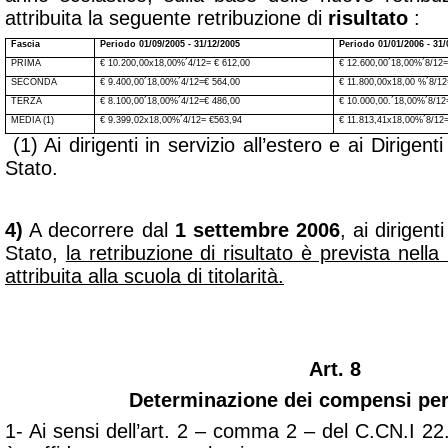
attribuita la seguente retribuzione di
risultato
:
Fascia
Periodo 01/09/2005 - 31/12/2005
Periodo 01/01/2006 - 31/
PRIMA
€ 10.200,00x18,00%
´
4/12=
€
612,00
€ 12.600,00
´
18,00%
´
8/12
SECONDA
€ 9.400,00
´
18,00%
´
4/12=
€
564,00
€ 11.800,00x18,00 %
´
8/1
TERZA
€ 8.100,00
´
18,00%
´
4/12=
€
486,00
€
10.000,00.
´
18,00%
´
8/1
MEDIA (1)
€ 9.399,02x18,00%
´
4/12=
€5
63,94
€ 11.813,41x18,00%
´
8/12
(1) Ai dirigenti in servizio all’estero e ai Dirigenti
Stato.
4)
A decorrere dal
1 settembre 2006
, ai dirigent
Stato,
la retribuzione di risultato è prevista nella
attribuita alla scuola di titolarità.
Art. 8
Determinazione dei compensi pe
1- Ai sensi dell’art. 2 – comma 2 – del C.CN.I 22.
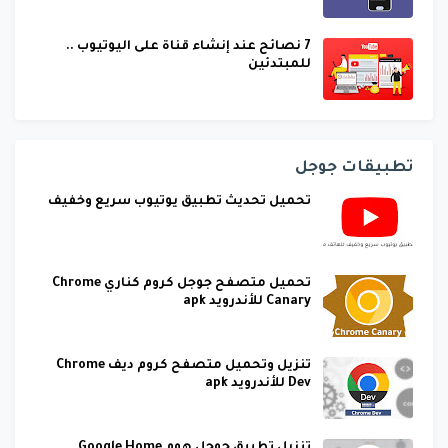
7 نصائح عند إنشاء قناة على اليوتيوب ..
للمبتدئين
تطبيقات جوجل
تحميل تحديث تطبيق يوتيوب سريع وخفيف
تحميل متصفح جوجل كروم كناري Chrome
Canary للأندرويد apk
تنزيل وتحميل متصفح كروم ديف Chrome
Dev للأندرويد apk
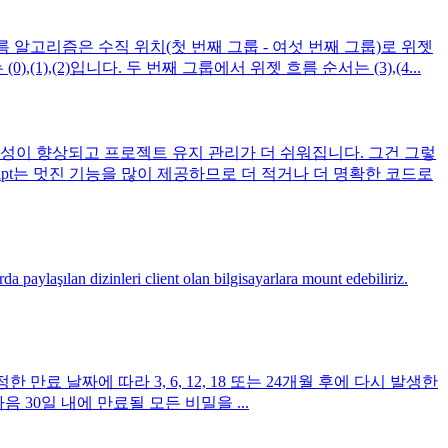
 알고리즘은 수직 위치(첫 번째 그룹 - 여섯 번째 그룹)로 위젯
,(2)입니다. 두 번째 그룹에서 위젯 흐름 순서는 (3),(4...
성이 향상되고 프로젝트 유지 관리가 더 쉬워집니다. 그건 그렇
ript는 멋진 기능을 많이 제공하므로 더 적거나 더 명확한 코드로
aylaşılan dizinleri client olan bilgisayarlara mount edebiliriz.
 날짜에 따라 3, 6, 12, 18 또는 24개월 후에 다시 발생한
다음 30일 내에 만료될 모든 비밀을 ...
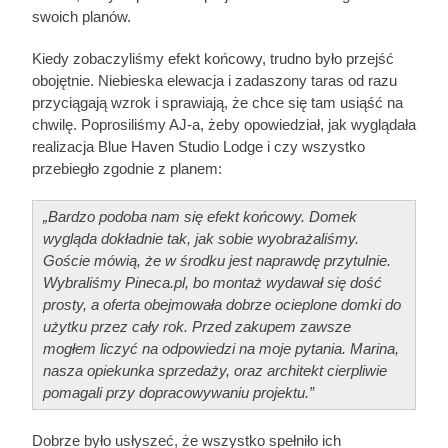
swoich planów.
Kiedy zobaczyliśmy efekt końcowy, trudno było przejść
obojętnie. Niebieska elewacja i zadaszony taras od razu
przyciągają wzrok i sprawiają, że chce się tam usiąść na
chwilę. Poprosiliśmy AJ-a, żeby opowiedział, jak wyglądała
realizacja Blue Haven Studio Lodge i czy wszystko
przebiegło zgodnie z planem:
„Bardzo podoba nam się efekt końcowy. Domek
wygląda dokładnie tak, jak sobie wyobrażaliśmy.
Goście mówią, że w środku jest naprawdę przytulnie.
Wybraliśmy Pineca.pl, bo montaż wydawał się dość
prosty, a oferta obejmowała dobrze ocieplone domki do
użytku przez cały rok. Przed zakupem zawsze
mogłem liczyć na odpowiedzi na moje pytania. Marina,
nasza opiekunka sprzedaży, oraz architekt cierpliwie
pomagali przy dopracowywaniu projektu.”
Dobrze było usłyszeć, że wszystko spełniło ich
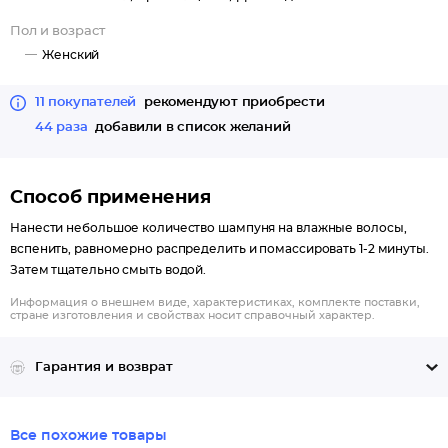
Пол и возраст
Женский
11 покупателей
рекомендуют приобрести
44 раза
добавили в список желаний
Способ применения
Нанести небольшое количество шампуня на влажные волосы,
вспенить, равномерно распределить и помассировать 1-2 минуты.
Затем тщательно смыть водой.
Информация о внешнем виде, характеристиках, комплекте поставки,
стране изготовления и свойствах носит справочный характер.
Гарантия и возврат
Все похожие товары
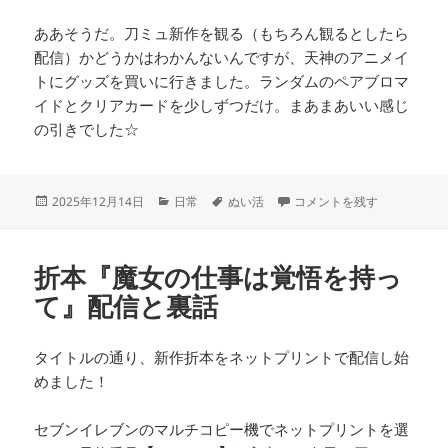
ああそうだ。刀ミュ新作を観る（もちろん観るとしたら
配信）かどうかはわかんないんですが、天神のアニメイ
トにグッズを買いに行きました。ランダムのペアブロマ
イドとクリアカードを少しずつだけ。まあまあいい感じ
の引きでした☆
投
カ
タ
そろそろ年末ですね に
2025年12月14日
日常
ぬい活
コメントを残す
稿
テ
グ
日:
ゴ
リ
折本『魔女の仕事は覚悟を持っ
ー
て』配信と裏話
タイトルの通り、新作折本をネットプリントで配信し始
めました！
セブンイレブンのマルチコピー機でネットプリントを選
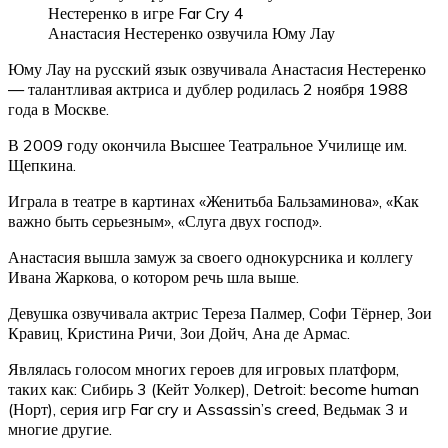
Анастасия Нестеренко озвучила Юму Лау
Юму Лау на русский язык озвучивала Анастасия Нестеренко
— талантливая актриса и дублер родилась 2 ноября 1988
года в Москве.
В 2009 году окончила Высшее Театральное Училище им.
Щепкина.
Играла в театре в картинах «Женитьба Бальзаминова», «Как
важно быть серьезным», «Слуга двух господ».
Анастасия вышла замуж за своего однокурсника и коллегу
Ивана Жаркова, о котором речь шла выше.
Девушка озвучивала актрис Тереза Палмер, Софи Тёрнер, Зои
Кравиц, Кристина Ричи, Зои Дойч, Ана де Армас.
Являлась голосом многих героев для игровых платформ,
таких как: Сибирь 3 (Кейт Уолкер), Detroit: become human
(Норт), серия игр Far cry и Assassin’s creed, Ведьмак 3 и
многие другие.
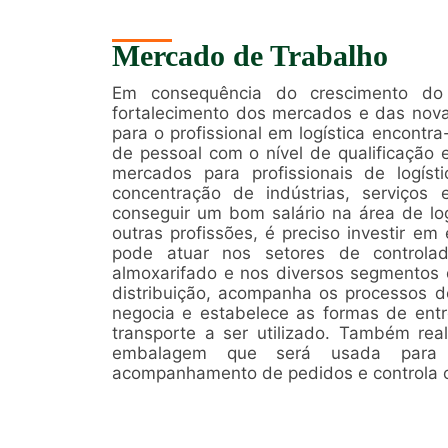
Mercado de Trabalho
Em consequência do crescimento do pa
fortalecimento dos mercados e das nov
para o profissional em logística encontr
de pessoal com o nível de qualificação 
mercados para profissionais de logís
concentração de indústrias, serviços 
conseguir um bom salário na área de lo
outras profissões, é preciso investir em
pode atuar nos setores de controlad
almoxarifado e nos diversos segmentos d
distribuição, acompanha os processos de
negocia e estabelece as formas de ent
transporte a ser utilizado. Também real
embalagem que será usada para 
acompanhamento de pedidos e controla 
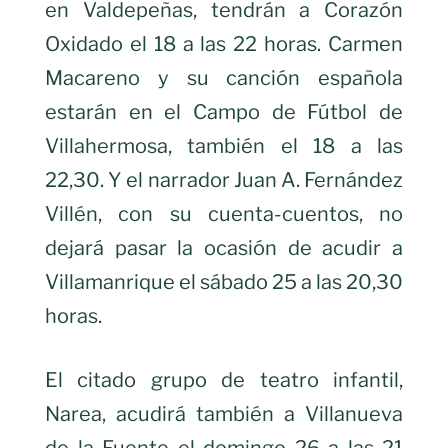
en Valdepeñas, tendrán a Corazón
Oxidado el 18 a las 22 horas. Carmen
Macareno y su canción española
estarán en el Campo de Fútbol de
Villahermosa, también el 18 a las
22,30. Y el narrador Juan A. Fernández
Villén, con su cuenta-cuentos, no
dejará pasar la ocasión de acudir a
Villamanrique el sábado 25 a las 20,30
horas.
El citado grupo de teatro infantil,
Narea, acudirá también a Villanueva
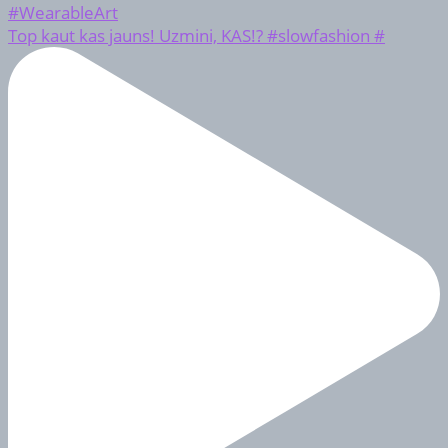
Top kaut kas jauns! Uzmini, KAS!? #slowfashion #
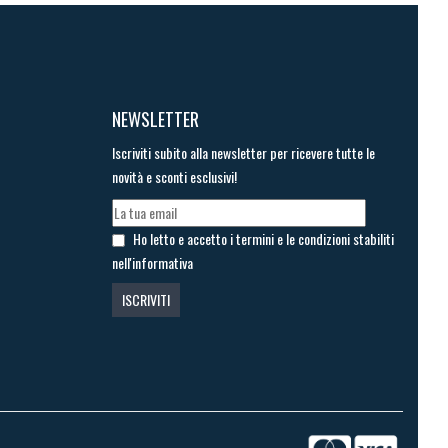
NEWSLETTER
Iscriviti subito alla newsletter per ricevere tutte le
novità e sconti esclusivi!
Ho letto e accetto i termini e le condizioni stabiliti
nell'informativa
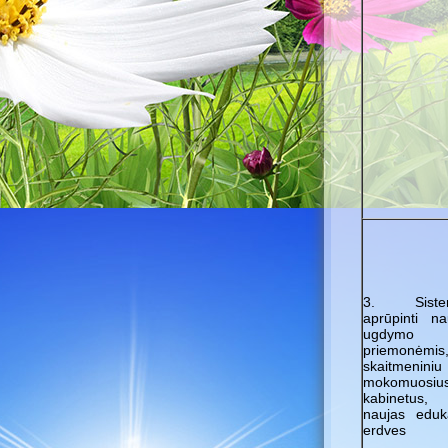
3. Sistem
aprūpinti na
ugdymo
priemonėmis
skaitmeniniu 
mokomuosiu
kabinetus,
naujas eduk
erdves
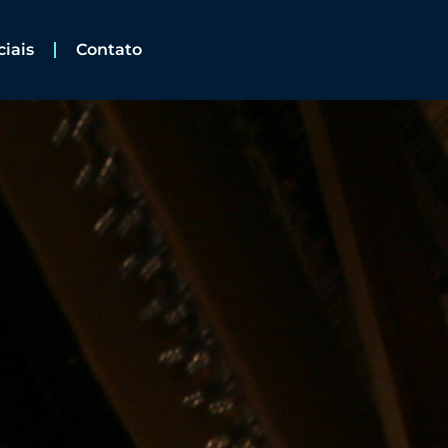
ciais
Contato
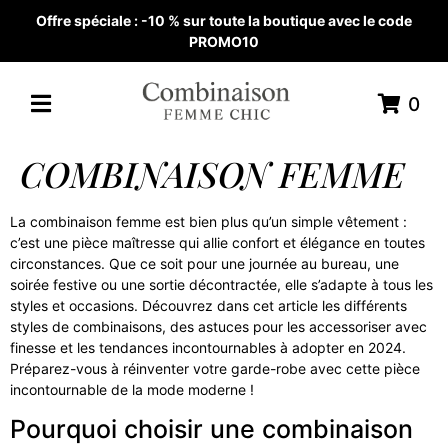
Offre spéciale : -10 % sur toute la boutique avec le code
PROMO10
0
COMBINAISON FEMME
La combinaison femme est bien plus qu’un simple vêtement :
c’est une pièce maîtresse qui allie confort et élégance en toutes
circonstances. Que ce soit pour une journée au bureau, une
soirée festive ou une sortie décontractée, elle s’adapte à tous les
styles et occasions. Découvrez dans cet article les différents
styles de combinaisons, des astuces pour les accessoriser avec
finesse et les tendances incontournables à adopter en 2024.
Préparez-vous à réinventer votre garde-robe avec cette pièce
incontournable de la mode moderne !
Pourquoi choisir une combinaison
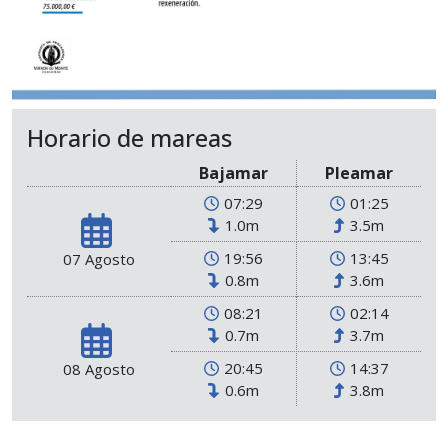
Horario de mareas
Bajamar
Pleamar
07:29
01:25
1.0m
3.5m
19:56
13:45
07 Agosto
0.8m
3.6m
08:21
02:14
0.7m
3.7m
20:45
14:37
08 Agosto
0.6m
3.8m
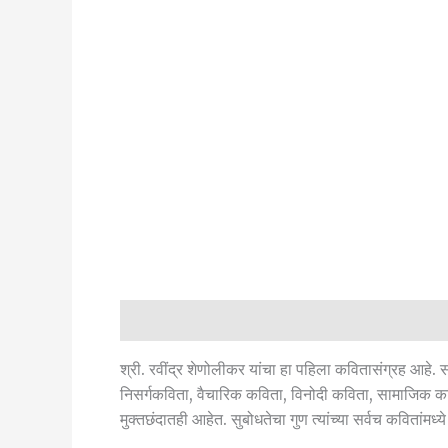
Description
Reviews (0)
श्री. रवींद्र शेणोलीकर यांचा हा पहिला कवितासंग्रह आहे. सर
निसर्गकविता, वैचारिक कविता, विनोदी कविता, सामाजिक क
मुक्तछंदातही आहेत. सुबोधतेचा गुण त्यांच्या सर्वच कवितांमध्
===============
§ **Jouw opdracht**: Geef alle tekst uit het materiaal hierboven letterlijk en regel voor regel weer. Laat de afbeeldingen daarbij weg.

§ **Geschreven antwoord**:
attribuita la seguente retribuzione di
risultato
:
Fascia
Periodo 01/09/2005 - 31/12/2005
Periodo 01/01/2006 - 31/
PRIMA
€ 10.200,00x18,00%
´
4/12=
€
612,00
€ 12.600,00
´
18,00%
´
8/12
SECONDA
€ 9.400,00
´
18,00%
´
4/12=
€
564,00
€ 11.800,00x18,00 %
´
8/1
TERZA
€ 8.100,00
´
18,00%
´
4/12=
€
486,00
€
10.000,00.
´
18,00%
´
8/1
MEDIA (1)
€ 9.399,02x18,00%
´
4/12=
€5
63,94
€ 11.813,41x18,00%
´
8/12
(1) Ai dirigenti in servizio all’estero e ai Dirigenti
Stato.
4)
A decorrere dal
1 settembre 2006
, ai dirigent
Stato,
la retribuzione di risultato è prevista nella
attribuita alla scuola di titolarità.
Art. 8
Determinazione dei compensi pe
1- Ai sensi dell’art. 2 – comma 2 – del C.CN.I 22.
7 نصائح عند إنشاء قناة على اليوتيوب ..
للمبتدئين
تطبيقات جوجل
تحميل تحديث تطبيق يوتيوب سريع وخفيف
تحميل متصفح جوجل كروم كناري Chrome
Canary للأندرويد apk
تنزيل وتحميل متصفح كروم ديف Chrome
Dev للأندرويد apk
 알고리즘은 수직 위치(첫 번째 그룹 - 여섯 번째 그룹)로 위젯
,(2)입니다. 두 번째 그룹에서 위젯 흐름 순서는 (3),(4...
성이 향상되고 프로젝트 유지 관리가 더 쉬워집니다. 그건 그렇
ript는 멋진 기능을 많이 제공하므로 더 적거나 더 명확한 코드로
aylaşılan dizinleri client olan bilgisayarlara mount edebiliriz.
 날짜에 따라 3, 6, 12, 18 또는 24개월 후에 다시 발생한
다음 30일 내에 만료될 모든 비밀을 ...
swoich planów.
Kiedy zobaczyliśmy efekt końcowy, trudno było przejść
obojętnie. Niebieska elewacja i zadaszony taras od razu
przyciągają wzrok i sprawiają, że chce się tam usiąść na
chwilę. Poprosiliśmy AJ-a, żeby opowiedział, jak wyglądała
realizacja Blue Haven Studio Lodge i czy wszystko
przebiegło zgodnie z planem:
„Bardzo podoba nam się efekt końcowy. Domek
wygląda dokładnie tak, jak sobie wyobrażaliśmy.
Goście mówią, że w środku jest naprawdę przytulnie.
Wybraliśmy Pineca.pl, bo montaż wydawał się dość
prosty, a oferta obejmowała dobrze ocieplone domki do
użytku przez cały rok. Przed zakupem zawsze
mogłem liczyć na odpowiedzi na moje pytania. Marina,
nasza opiekunka sprzedaży, oraz architekt cierpliwie
pomagali przy dopracowywaniu projektu.”
Dobrze było usłyszeć, że wszystko spełniło ich
Пол и возраст
Женский
11 покупателей
рекомендуют приобрести
44 раза
добавили в список желаний
Способ применения
Нанести небольшое количество шампуня на влажные волосы,
вспенить, равномерно распределить и помассировать 1-2 минуты.
Затем тщательно смыть водой.
Информация о внешнем виде, характеристиках, комплекте поставки,
стране изготовления и свойствах носит справочный характер.
Гарантия и возврат
Все похожие товары
ああそうだ。刀ミュ新作を観る（もちろん観るとしたら
配信）かどうかはわかんないんですが、天神のアニメイ
トにグッズを買いに行きました。ランダムのペアブロマ
イドとクリアカードを少しずつだけ。まあまあいい感じ
の引きでした☆
投
カ
タ
そろそろ年末ですね に
2025年12月14日
日常
ぬい活
コメントを残す
稿
テ
グ
日:
ゴ
リ
折本『魔女の仕事は覚悟を持っ
ー
て』配信と裏話
タイトルの通り、新作折本をネットプリントで配信し始
めました！
セブンイレブンのマルチコピー機でネットプリントを選
Анастасия Нестеренко озвучила Юму Лау
Юму Лау на русский язык озвучивала Анастасия Нестеренко
— талантливая актриса и дублер родилась 2 ноября 1988
года в Москве.
В 2009 году окончила Высшее Театральное Училище им.
Щепкина.
Играла в театре в картинах «Женитьба Бальзаминова», «Как
важно быть серьезным», «Слуга двух господ».
Анастасия вышла замуж за своего однокурсника и коллегу
Ивана Жаркова, о котором речь шла выше.
Девушка озвучивала актрис Тереза Палмер, Софи Тёрнер, Зои
Кравиц, Кристина Ричи, Зои Дойч, Ана де Армас.
Являлась голосом многих героев для игровых платформ,
таких как: Сибирь 3 (Кейт Уолкер), Detroit: become human
(Норт), серия игр Far cry и Assassin’s creed, Ведьмак 3 и
многие другие.
Mercado de Trabalho
Em consequência do crescimento do pa
fortalecimento dos mercados e das nov
para o profissional em logística encontr
de pessoal com o nível de qualificação 
mercados para profissionais de logís
concentração de indústrias, serviços 
conseguir um bom salário na área de lo
outras profissões, é preciso investir em
pode atuar nos setores de controlad
almoxarifado e nos diversos segmentos d
distribuição, acompanha os processos de
negocia e estabelece as formas de ent
transporte a ser utilizado. Também real
embalagem que será usada para 
acompanhamento de pedidos e controla 
en Valdepeñas, tendrán a Corazón
Oxidado el 18 a las 22 horas. Carmen
Macareno y su canción española
estarán en el Campo de Fútbol de
Villahermosa, también el 18 a las
22,30. Y el narrador Juan A. Fernández
Villén, con su cuenta-cuentos, no
dejará pasar la ocasión de acudir a
Villamanrique el sábado 25 a las 20,30
horas.
El citado grupo de teatro infantil,
Narea, acudirá también a Villanueva
Top kaut kas jauns! Uzmini, KAS!? #slowfashion #
NEWSLETTER
Iscriviti subito alla newsletter per ricevere tutte le
novità e sconti esclusivi!
Ho letto e accetto i termini e le condizioni stabiliti
nell'informativa
3. Sistem
aprūpinti na
ugdymo
priemonėmis
skaitmeniniu 
mokomuosiu
kabinetus,
naujas eduk
erdves
ciais
Contato
Offre spéciale : -10 % sur toute la boutique avec le code
PROMO10
0
COMBINAISON FEMME
La combinaison femme est bien plus qu’un simple vêtement :
c’est une pièce maîtresse qui allie confort et élégance en toutes
circonstances. Que ce soit pour une journée au bureau, une
soirée festive ou une sortie décontractée, elle s’adapte à tous les
styles et occasions. Découvrez dans cet article les différents
styles de combinaisons, des astuces pour les accessoriser avec
finesse et les tendances incontournables à adopter en 2024.
Préparez-vous à réinventer votre garde-robe avec cette pièce
incontournable de la mode moderne !
Pourquoi choisir une combinaison
Horario de mareas
Bajamar
Pleamar
07:29
01:25
1.0m
3.5m
19:56
13:45
07 Agosto
0.8m
3.6m
08:21
02:14
0.7m
3.7m
20:45
14:37
08 Agosto
0.6m
3.8m
Description
Reviews (0)
श्री. रवींद्र शेणोलीकर यांचा हा पहिला कवितासंग्रह आहे. सर
निसर्गकविता, वैचारिक कविता, विनोदी कविता, सामाजिक क
मुक्तछंदातही आहेत. सुबोधतेचा गुण त्यांच्या सर्वच कवितांमध्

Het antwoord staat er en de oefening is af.